Meu bisavô, talvez por distração ou loucura, pegou um livro para ler a salvação. Achou que era um livro de medicina e curaria minha bisavó. Não teve jeito.
Daí pegou a mania. Todas as tardes ele ia para a biblioteca e ficava por horas lendo, lendo lendo. Nunca mais até o final de sua vida ele deixou este ritual. Ninguém o incomodava porque sabiam o motivo daquele enclausuramento nas palavras. Ficou mudo. Conversava só com os livros durante horas e horas a fio, diziam quem dele mais se aproximava. Virava as páginas e, dependendo do livro, soltava uma exclamação, um grito rouco, ou um suspiro.
Dele, herdei esta louca e apaixonante mania pelos livros.

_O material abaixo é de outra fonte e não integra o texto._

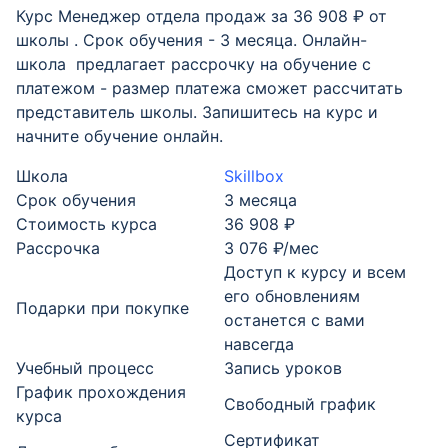
Курс Менеджер отдела продаж за 36 908 ₽ от
школы . Срок обучения - 3 месяца. Онлайн-
школа предлагает рассрочку на обучение с
платежом - размер платежа сможет рассчитать
представитель школы. Запишитесь на курс и
начните обучение онлайн.
Школа
Skillbox
Срок обучения
3 месяца
Стоимость курса
36 908 ₽
Рассрочка
3 076 ₽/мес
Доступ к курсу и всем
его обновлениям
Подарки при покупке
останется с вами
навсегда
Учебный процесс
Запись уроков
График прохождения
Свободный график
курса
Cертификат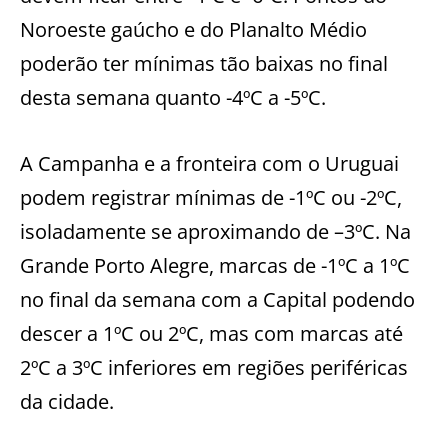
Noroeste gaúcho e do Planalto Médio
poderão ter mínimas tão baixas no final
desta semana quanto -4ºC a -5ºC.
A Campanha e a fronteira com o Uruguai
podem registrar mínimas de -1ºC ou -2ºC,
isoladamente se aproximando de –3ºC. Na
Grande Porto Alegre, marcas de -1ºC a 1ºC
no final da semana com a Capital podendo
descer a 1ºC ou 2ºC, mas com marcas até
2ºC a 3ºC inferiores em regiões periféricas
da cidade.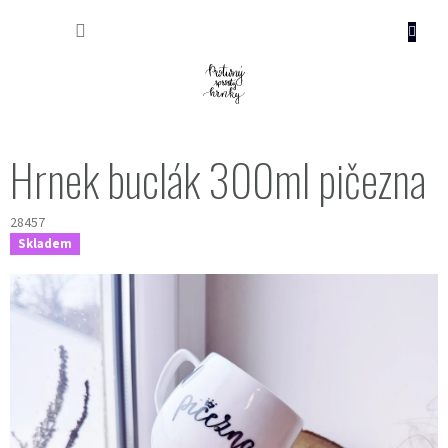
Přejít
NÁKUP
na
obsah
KOŠÍK
Hrnek buclák 300ml pičezna
28457
Skladem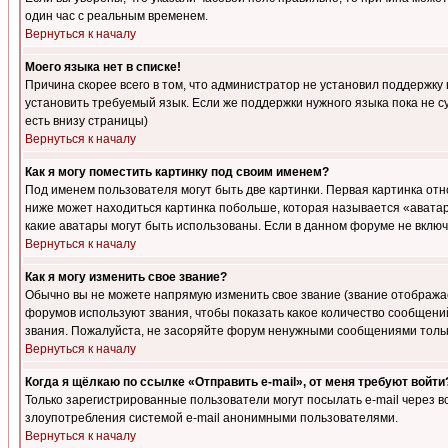
один час с реальным временем.
Вернуться к началу
Моего языка нет в списке!
Причина скорее всего в том, что администратор не установил поддержку
установить требуемый язык. Если же поддержки нужного языка пока не 
есть внизу страницы)
Вернуться к началу
Как я могу поместить картинку под своим именем?
Под именем пользователя могут быть две картинки. Первая картинка отн
ниже может находиться картинка побольше, которая называется «аватара
какие аватары могут быть использованы. Если в данном форуме не вклю
Вернуться к началу
Как я могу изменить свое звание?
Обычно вы не можете напрямую изменить свое звание (звание отображае
форумов используют звания, чтобы показать какое количество сообще
звания. Пожалуйста, не засоряйте форум ненужными сообщениями только
Вернуться к началу
Когда я щёлкаю по ссылке «Отправить e-mail», от меня требуют войти
Только зарегистрированные пользователи могут посылать e-mail через 
злоупотребления системой e-mail анонимными пользователями.
Вернуться к началу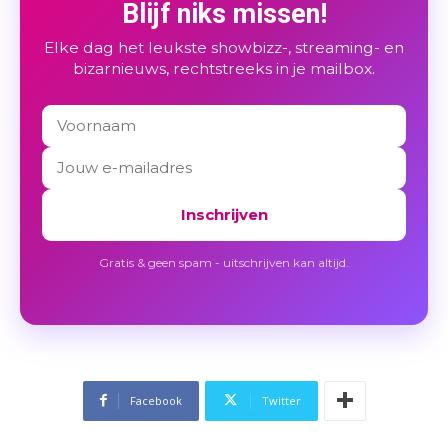
Blijf niks missen!
Elke dag het leukste showbizz-, streaming- en
bizarnieuws, rechtstreeks in je mailbox.
Inschrijven
Gratis & geen spam - uitschrijven kan altijd.
Facebook
Twitter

Apenas com uma única ressalva: meu bisavô nunca soube ler.

6 comentários:

mi menor disse...

que estória linda...

beijos e saudades
sua sobrinha.

VIRGINIA L. DE PAIVA MELLO disse...

nossa.... achei triste e quase pude ouvir o grito de lamento. é tão inexplicável quando nos sentimos impotentes, mas a vida segue como desafio constante e vivemos tentando a "salvação". neste caso, uma pena, porque avó é a melhor coisa do mundo. isso eu posso dizer e não existe p/ mim palavra oculta.
bjo gde,
vi

Salomé Mello disse...

Gostei imenso, mas com h de história, talvez o meu jeito de tuga.
beijo

Anne M. Moor disse...

Herança fantástica! Ele certamente te ensinou a ler a vida com profundidade... Não se precisa conhecer as 'palavras' para saber ler.

Crônica que flui. Delícia de ler...

Beijos
Anne

Tatiana Monteiro disse...

Obrigada
Obrigada
Obrigada
Mil vezes
obrigada.

Beijo, Tati

Anônimo disse...

De que leitura será que tratavam os olhos de seu avô?